■ INSTRUCTIONS TO FOLLOW
Please give, exactly as they appear below, the line with "Goal 3 | | |" and every line after it through the final one, and nothing else.

[EXCERPTED DATA — start]

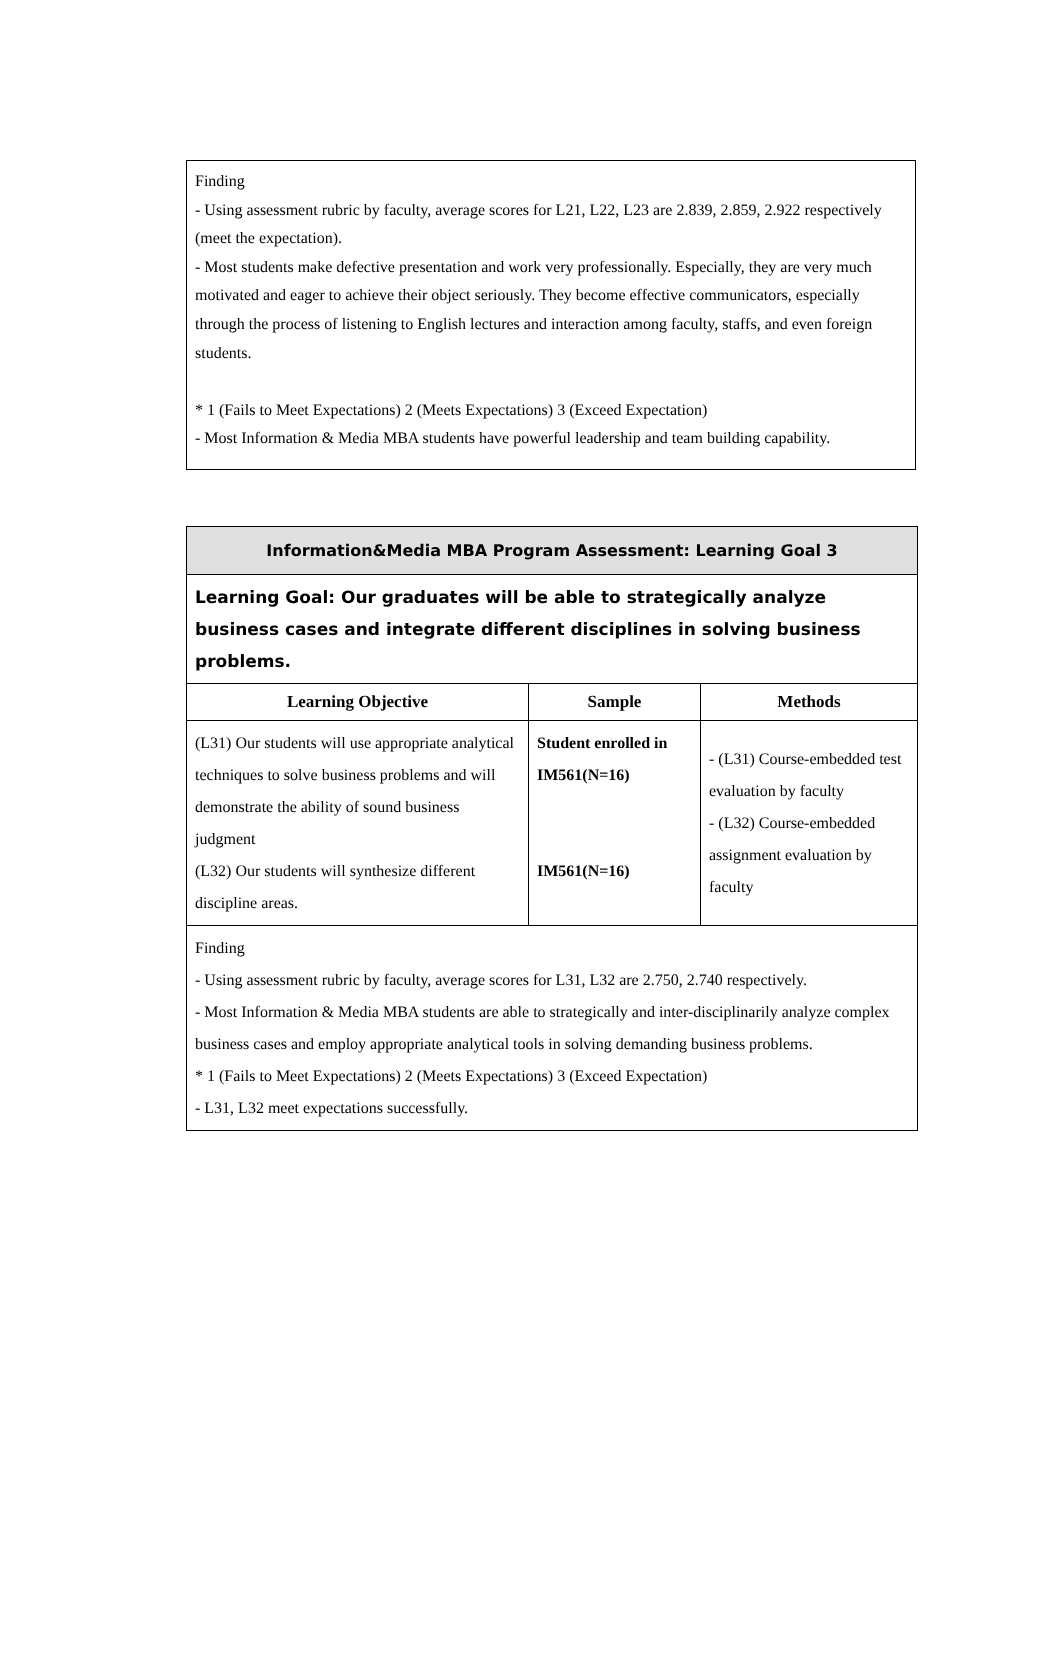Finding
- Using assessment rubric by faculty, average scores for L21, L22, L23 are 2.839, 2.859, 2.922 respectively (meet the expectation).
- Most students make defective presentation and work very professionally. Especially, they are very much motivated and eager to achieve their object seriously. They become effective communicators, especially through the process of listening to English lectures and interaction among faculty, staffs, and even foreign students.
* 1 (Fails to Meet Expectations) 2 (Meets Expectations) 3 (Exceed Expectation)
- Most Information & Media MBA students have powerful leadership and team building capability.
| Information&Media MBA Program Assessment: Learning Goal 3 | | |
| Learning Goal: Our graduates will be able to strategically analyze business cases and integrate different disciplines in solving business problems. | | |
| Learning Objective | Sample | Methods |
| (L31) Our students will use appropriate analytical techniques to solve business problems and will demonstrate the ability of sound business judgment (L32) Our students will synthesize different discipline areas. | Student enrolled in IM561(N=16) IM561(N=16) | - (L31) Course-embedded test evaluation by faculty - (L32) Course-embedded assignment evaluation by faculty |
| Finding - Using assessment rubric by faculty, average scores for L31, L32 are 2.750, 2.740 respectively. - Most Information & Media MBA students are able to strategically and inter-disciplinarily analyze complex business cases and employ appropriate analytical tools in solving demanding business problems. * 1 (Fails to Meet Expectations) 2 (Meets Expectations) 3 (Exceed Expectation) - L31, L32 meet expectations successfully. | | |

[EXCERPTED DATA — finish]

■ SOLUTION
| Information&Media MBA Program Assessment: Learning Goal 3 | | |
| Learning Goal: Our graduates will be able to strategically analyze business cases and integrate different disciplines in solving business problems. | | |
| Learning Objective | Sample | Methods |
| (L31) Our students will use appropriate analytical techniques to solve business problems and will demonstrate the ability of sound business judgment (L32) Our students will synthesize different discipline areas. | Student enrolled in IM561(N=16) IM561(N=16) | - (L31) Course-embedded test evaluation by faculty - (L32) Course-embedded assignment evaluation by faculty |
| Finding - Using assessment rubric by faculty, average scores for L31, L32 are 2.750, 2.740 respectively. - Most Information & Media MBA students are able to strategically and inter-disciplinarily analyze complex business cases and employ appropriate analytical tools in solving demanding business problems. * 1 (Fails to Meet Expectations) 2 (Meets Expectations) 3 (Exceed Expectation) - L31, L32 meet expectations successfully. | | |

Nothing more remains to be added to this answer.